Not to worry. We all want our toliets cleaned and we (including myself) don’t want to pay anything to the people that do it. Those with the power and the money to do so will provide the labor (slave labor) and I and you will continue to utilize it. There is nothing that can or will be done about the situation. Shut off the spigot from the south and other means will be found.
That is a fact that a knowledge of human nature and history presents. Of course, slaves have annoying habit of becoming slave holders. I suppose that is the real frightening reality.
The points raised in this comment section are valid from both perspectives. The influx of immigrants has undeniably strained resources, and it’s a fundamental aspect of human nature—and all living beings—to compete for resources. Yet, another powerful trait of humanity is our resilience and drive to succeed, and that’s precisely what these immigrants are doing.
I speak from personal experience, having risen from poverty through grit and determination. I’ve served my country, earned two advanced degrees, and built a successful career, all while overcoming socioeconomic and racial barriers. I could attribute these accomplishments to my determination, but the truth is, I was fortunate enough to be born in this country.
For those who view immigrants as a burden, it’s important to recognize that the primary difference between them and you is the sheer luck of being born here. Empathy requires us to imagine the hardships these individuals face. I don’t consider myself a bleeding-heart liberal on this issue. I find their presence inconvenient and disruptive at times, but I can’t fault them for seeking a better life.
I live with this ambivalence, as I imagine many others do. I’m not trying to change anyone’s mind if they are frustrated by this situation, but I ask that we at least extend some human dignity to these people. It costs us nothing, and without it, I fear the monster we will become…
Sick of my comments not being posted ****YOU!
Sounds rough. She should return home where she can have a better life.
If they want to go back they should go back. No she shouldn’t have recieved emergency medciad. She’s not a tax paying american. We should pay for her to go back home where she belongs and stop disgracing herself by begging on the streets.

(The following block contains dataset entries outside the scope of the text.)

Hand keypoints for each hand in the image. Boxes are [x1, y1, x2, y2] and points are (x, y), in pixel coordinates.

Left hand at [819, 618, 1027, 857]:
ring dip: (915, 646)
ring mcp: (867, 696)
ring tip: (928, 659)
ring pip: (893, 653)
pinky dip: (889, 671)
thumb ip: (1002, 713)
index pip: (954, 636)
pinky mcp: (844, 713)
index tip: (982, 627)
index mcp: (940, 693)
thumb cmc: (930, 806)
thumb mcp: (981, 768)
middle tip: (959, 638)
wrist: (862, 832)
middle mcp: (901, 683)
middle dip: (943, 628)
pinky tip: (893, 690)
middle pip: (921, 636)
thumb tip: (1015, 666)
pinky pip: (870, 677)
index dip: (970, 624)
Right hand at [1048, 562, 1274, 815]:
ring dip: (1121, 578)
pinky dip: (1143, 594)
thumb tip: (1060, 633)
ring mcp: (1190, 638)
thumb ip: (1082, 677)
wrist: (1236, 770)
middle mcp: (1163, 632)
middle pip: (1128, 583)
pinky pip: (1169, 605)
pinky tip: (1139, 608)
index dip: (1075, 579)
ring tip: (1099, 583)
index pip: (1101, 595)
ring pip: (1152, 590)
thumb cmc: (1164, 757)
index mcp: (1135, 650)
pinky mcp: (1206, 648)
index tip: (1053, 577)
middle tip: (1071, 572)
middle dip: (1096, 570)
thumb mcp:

I don’t feel bad for them… let them go back home.. I blame our government for this.. all their lies and propaganda while they sit all high and mighty in the multi- million dollar homes. And drive fancy cars…all us normal evert day people who are already struggling now have to deal with the overwhelming amount of immigrants who majority here illegally. Government doesn’t care.. they look down upon us and say ” how dare you judge”
Preach
Stop writing sob stories about illegal alliance who broke the law crossing the border to come here. They are here illegally, period. They don’t deserve the American Dream, they didn’t go through the proper channels.
Come here legally or don’t come at all. Period, end of story.
Good, that’s what you get for coming to OUR country (not your) and expecting a good life when the majority of us Americans can’t even hope for the same thing. Now go back where you came from, you’re not welcome here. Freeloaders!